_Extracted material_
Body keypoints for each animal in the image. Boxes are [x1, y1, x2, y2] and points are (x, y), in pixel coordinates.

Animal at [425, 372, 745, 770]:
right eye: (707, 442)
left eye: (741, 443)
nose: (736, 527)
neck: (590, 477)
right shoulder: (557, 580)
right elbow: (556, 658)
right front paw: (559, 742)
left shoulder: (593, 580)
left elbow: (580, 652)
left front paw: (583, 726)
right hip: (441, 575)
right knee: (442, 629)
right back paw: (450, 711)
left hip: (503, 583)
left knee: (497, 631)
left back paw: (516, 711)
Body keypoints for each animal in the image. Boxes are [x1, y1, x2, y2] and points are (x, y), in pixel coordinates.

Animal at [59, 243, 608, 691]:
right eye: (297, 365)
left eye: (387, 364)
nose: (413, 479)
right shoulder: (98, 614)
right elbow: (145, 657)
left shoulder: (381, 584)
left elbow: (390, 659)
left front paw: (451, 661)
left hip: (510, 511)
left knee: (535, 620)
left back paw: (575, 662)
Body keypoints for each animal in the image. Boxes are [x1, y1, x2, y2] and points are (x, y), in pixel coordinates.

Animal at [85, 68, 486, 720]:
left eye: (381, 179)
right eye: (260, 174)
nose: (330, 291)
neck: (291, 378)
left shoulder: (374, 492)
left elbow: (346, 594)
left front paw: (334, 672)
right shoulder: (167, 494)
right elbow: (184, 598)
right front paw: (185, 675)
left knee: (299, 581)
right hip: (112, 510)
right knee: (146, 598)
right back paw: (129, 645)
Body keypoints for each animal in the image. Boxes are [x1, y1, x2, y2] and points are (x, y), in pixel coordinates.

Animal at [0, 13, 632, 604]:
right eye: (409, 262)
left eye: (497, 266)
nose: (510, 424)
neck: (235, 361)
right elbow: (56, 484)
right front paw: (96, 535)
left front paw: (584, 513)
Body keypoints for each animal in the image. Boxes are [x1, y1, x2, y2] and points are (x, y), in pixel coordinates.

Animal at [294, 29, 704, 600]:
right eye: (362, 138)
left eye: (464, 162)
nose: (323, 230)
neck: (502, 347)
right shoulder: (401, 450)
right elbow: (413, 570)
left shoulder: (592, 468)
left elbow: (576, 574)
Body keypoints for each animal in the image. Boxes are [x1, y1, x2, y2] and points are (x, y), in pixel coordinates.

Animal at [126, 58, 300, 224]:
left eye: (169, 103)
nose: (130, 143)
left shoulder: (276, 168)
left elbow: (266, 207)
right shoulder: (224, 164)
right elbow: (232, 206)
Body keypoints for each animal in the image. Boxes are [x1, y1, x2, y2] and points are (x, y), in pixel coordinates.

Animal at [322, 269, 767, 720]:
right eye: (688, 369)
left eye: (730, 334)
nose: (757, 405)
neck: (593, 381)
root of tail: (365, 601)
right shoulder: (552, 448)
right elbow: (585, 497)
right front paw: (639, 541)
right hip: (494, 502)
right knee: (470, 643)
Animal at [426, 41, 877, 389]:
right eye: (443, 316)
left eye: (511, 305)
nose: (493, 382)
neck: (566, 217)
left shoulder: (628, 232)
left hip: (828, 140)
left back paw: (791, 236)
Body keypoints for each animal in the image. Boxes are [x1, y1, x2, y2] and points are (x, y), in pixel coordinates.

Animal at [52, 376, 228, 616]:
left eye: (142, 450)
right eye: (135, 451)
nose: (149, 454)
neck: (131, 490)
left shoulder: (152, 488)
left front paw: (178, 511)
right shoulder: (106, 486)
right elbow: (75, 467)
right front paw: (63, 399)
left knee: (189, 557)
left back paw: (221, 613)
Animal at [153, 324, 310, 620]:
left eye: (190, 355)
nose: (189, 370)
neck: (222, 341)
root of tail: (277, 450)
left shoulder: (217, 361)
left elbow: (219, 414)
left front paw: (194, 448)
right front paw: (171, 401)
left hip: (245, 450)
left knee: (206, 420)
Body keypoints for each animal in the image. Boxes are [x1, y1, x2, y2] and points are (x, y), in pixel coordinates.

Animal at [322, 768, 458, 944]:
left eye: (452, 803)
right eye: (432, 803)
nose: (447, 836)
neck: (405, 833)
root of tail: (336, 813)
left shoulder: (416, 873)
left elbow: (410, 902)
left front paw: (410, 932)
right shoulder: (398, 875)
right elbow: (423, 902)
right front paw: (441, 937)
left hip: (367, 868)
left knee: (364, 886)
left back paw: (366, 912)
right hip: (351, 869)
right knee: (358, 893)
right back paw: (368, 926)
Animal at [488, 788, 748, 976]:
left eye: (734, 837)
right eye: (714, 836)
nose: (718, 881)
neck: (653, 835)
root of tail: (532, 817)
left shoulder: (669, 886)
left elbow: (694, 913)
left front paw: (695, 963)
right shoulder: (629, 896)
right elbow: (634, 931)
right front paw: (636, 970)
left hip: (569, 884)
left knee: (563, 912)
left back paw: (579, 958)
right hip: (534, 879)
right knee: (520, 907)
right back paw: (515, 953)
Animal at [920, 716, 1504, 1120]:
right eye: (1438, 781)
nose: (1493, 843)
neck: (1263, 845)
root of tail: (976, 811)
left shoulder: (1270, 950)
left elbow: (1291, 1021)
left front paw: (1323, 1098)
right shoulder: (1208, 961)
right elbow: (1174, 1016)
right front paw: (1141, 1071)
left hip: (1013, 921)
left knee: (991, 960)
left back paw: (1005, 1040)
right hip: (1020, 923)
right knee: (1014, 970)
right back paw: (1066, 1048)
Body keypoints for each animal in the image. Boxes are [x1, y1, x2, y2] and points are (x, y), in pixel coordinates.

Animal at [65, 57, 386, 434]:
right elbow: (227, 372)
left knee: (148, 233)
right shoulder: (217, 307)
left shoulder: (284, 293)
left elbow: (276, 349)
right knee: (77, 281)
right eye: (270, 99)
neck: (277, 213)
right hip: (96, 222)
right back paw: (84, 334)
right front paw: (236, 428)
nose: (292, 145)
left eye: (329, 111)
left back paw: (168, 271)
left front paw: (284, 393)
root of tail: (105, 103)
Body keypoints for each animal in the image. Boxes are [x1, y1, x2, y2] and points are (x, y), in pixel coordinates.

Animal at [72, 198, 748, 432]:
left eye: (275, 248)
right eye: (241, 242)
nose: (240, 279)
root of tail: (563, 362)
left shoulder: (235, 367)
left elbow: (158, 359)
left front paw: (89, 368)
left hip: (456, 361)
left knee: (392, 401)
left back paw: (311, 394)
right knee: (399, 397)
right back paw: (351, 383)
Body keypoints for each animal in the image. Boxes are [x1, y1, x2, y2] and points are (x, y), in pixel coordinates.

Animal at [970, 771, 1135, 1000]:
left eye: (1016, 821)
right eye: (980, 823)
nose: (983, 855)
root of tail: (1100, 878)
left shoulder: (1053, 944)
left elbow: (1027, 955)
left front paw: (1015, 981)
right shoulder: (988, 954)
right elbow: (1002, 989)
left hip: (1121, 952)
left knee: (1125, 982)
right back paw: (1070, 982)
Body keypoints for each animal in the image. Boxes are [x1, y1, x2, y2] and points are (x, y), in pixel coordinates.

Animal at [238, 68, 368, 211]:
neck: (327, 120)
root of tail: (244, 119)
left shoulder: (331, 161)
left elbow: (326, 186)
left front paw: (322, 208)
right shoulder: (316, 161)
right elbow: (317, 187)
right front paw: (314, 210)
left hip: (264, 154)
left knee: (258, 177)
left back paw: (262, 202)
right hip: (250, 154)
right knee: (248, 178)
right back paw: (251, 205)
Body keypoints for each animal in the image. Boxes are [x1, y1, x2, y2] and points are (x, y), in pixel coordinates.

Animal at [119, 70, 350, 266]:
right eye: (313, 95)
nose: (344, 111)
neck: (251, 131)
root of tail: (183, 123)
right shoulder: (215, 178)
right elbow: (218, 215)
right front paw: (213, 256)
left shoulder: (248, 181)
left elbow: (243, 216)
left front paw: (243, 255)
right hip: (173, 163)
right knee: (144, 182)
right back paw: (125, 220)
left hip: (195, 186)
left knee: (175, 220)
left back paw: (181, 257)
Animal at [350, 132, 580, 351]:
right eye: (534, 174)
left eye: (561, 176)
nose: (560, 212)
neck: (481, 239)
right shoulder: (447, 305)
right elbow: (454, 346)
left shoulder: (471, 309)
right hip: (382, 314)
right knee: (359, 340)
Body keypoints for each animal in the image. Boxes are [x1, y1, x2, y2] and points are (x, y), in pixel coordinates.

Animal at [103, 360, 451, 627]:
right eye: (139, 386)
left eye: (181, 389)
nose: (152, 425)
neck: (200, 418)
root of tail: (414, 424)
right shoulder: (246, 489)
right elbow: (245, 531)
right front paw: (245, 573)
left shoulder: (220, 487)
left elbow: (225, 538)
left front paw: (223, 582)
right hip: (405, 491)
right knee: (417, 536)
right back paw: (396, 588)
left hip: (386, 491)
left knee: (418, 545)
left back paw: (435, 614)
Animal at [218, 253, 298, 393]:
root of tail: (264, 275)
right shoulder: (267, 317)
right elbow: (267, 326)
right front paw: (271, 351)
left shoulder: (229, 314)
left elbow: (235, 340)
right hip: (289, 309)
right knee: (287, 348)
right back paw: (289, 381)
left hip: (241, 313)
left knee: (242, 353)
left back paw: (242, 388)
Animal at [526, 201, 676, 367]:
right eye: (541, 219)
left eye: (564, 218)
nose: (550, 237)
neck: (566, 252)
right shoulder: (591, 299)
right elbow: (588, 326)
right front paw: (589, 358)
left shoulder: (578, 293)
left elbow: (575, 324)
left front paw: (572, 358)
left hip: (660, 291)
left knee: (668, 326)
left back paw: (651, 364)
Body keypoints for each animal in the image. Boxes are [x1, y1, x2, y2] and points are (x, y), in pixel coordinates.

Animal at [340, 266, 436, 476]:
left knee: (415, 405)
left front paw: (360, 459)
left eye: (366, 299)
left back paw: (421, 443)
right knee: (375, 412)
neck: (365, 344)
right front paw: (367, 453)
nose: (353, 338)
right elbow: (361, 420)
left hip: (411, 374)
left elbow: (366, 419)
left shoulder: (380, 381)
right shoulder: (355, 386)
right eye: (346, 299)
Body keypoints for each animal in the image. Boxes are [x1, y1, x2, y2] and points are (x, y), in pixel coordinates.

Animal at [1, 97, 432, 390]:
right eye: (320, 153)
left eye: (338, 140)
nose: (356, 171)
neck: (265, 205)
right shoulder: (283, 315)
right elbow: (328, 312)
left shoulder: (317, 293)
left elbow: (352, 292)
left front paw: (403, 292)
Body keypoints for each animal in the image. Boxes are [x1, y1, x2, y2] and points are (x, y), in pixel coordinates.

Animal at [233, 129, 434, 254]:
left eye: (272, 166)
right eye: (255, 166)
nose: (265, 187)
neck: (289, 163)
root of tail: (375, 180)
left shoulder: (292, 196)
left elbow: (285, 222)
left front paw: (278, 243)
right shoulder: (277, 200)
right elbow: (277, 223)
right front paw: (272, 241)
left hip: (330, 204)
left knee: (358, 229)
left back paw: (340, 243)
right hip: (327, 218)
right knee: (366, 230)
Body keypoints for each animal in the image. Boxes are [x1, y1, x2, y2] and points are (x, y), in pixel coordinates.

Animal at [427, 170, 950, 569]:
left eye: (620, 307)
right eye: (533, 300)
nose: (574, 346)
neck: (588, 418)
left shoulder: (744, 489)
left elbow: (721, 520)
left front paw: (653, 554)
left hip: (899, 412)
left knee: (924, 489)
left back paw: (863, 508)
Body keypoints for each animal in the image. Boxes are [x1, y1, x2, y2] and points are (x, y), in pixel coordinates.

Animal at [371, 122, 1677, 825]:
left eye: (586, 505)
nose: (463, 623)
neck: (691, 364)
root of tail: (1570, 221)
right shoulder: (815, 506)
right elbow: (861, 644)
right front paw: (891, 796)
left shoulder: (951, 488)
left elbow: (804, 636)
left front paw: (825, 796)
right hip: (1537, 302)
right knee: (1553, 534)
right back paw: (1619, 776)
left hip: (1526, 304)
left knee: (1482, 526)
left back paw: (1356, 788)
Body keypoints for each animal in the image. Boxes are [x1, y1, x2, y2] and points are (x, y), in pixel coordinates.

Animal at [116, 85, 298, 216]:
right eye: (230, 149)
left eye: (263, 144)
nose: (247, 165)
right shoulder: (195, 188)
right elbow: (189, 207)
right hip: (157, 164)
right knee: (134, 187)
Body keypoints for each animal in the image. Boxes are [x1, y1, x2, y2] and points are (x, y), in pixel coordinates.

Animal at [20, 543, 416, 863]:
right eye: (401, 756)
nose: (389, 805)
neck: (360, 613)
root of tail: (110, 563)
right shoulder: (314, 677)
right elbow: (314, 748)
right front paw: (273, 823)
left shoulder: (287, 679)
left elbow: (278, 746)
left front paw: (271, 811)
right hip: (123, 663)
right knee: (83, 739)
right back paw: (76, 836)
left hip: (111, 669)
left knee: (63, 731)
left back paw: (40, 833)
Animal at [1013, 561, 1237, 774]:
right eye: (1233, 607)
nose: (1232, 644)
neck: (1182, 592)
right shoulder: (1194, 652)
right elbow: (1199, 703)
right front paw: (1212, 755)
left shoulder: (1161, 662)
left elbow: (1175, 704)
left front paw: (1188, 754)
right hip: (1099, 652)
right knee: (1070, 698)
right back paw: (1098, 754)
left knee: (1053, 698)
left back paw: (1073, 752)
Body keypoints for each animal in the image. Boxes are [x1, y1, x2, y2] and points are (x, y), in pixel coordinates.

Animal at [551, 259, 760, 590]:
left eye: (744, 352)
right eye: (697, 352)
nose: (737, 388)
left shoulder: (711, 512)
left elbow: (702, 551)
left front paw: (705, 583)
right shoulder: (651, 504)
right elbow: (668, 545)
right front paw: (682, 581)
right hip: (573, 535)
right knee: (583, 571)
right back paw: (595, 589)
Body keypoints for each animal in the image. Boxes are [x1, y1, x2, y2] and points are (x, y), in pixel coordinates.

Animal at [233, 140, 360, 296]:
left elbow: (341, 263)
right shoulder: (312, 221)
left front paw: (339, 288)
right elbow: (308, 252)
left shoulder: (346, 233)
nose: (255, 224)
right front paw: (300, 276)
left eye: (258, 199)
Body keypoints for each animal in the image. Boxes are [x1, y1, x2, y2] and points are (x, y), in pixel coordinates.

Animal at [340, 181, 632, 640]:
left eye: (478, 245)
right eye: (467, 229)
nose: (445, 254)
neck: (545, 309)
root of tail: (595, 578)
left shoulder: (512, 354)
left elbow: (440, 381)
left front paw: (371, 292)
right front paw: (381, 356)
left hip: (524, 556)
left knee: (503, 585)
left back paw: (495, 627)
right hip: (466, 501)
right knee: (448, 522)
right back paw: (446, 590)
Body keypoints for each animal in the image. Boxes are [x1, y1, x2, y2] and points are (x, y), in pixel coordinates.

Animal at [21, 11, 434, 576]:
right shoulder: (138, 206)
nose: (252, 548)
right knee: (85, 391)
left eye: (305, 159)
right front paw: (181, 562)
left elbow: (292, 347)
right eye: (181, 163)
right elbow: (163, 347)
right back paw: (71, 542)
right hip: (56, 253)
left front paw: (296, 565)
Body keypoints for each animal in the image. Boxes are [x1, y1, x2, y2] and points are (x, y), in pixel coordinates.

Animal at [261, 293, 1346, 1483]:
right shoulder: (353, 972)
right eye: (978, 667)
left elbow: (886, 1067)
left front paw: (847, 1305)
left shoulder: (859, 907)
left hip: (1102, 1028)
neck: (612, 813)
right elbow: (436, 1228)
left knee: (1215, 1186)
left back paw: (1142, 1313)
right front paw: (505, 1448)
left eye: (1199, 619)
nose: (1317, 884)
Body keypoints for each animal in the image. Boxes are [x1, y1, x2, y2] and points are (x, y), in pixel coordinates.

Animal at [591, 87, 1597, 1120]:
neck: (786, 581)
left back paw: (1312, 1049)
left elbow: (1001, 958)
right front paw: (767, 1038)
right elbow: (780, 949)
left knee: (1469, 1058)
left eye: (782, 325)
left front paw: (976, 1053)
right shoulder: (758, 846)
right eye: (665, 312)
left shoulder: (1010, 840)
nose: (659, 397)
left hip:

_What you are asked to do_
Set down, unchanged, only those lines above that fall between the line with "right shoulder: (314, 677)" and the line with "left eye: (258, 199)", the two end lines included.

_Written answer_
right shoulder: (314, 677)
right elbow: (314, 748)
right front paw: (273, 823)
left shoulder: (287, 679)
left elbow: (278, 746)
left front paw: (271, 811)
right hip: (123, 663)
right knee: (83, 739)
right back paw: (76, 836)
left hip: (111, 669)
left knee: (63, 731)
left back paw: (40, 833)
Animal at [1013, 561, 1237, 774]:
right eye: (1233, 607)
nose: (1232, 644)
neck: (1182, 592)
right shoulder: (1194, 652)
right elbow: (1199, 703)
right front paw: (1212, 755)
left shoulder: (1161, 662)
left elbow: (1175, 704)
left front paw: (1188, 754)
right hip: (1099, 652)
right knee: (1070, 698)
right back paw: (1098, 754)
left knee: (1053, 698)
left back paw: (1073, 752)
Body keypoints for each animal in the image. Boxes are [x1, y1, x2, y2] and points are (x, y), in pixel coordinates.

Animal at [551, 259, 760, 590]:
left eye: (744, 352)
right eye: (697, 352)
nose: (737, 388)
left shoulder: (711, 512)
left elbow: (702, 551)
left front paw: (705, 583)
right shoulder: (651, 504)
right elbow: (668, 545)
right front paw: (682, 581)
right hip: (573, 535)
right knee: (583, 571)
right back paw: (595, 589)
Body keypoints for each animal in the image. Boxes are [x1, y1, x2, y2] and points are (x, y), in pixel coordinates.

Animal at [233, 140, 360, 296]:
left elbow: (341, 263)
right shoulder: (312, 221)
left front paw: (339, 288)
right elbow: (308, 252)
left shoulder: (346, 233)
nose: (255, 224)
right front paw: (300, 276)
left eye: (258, 199)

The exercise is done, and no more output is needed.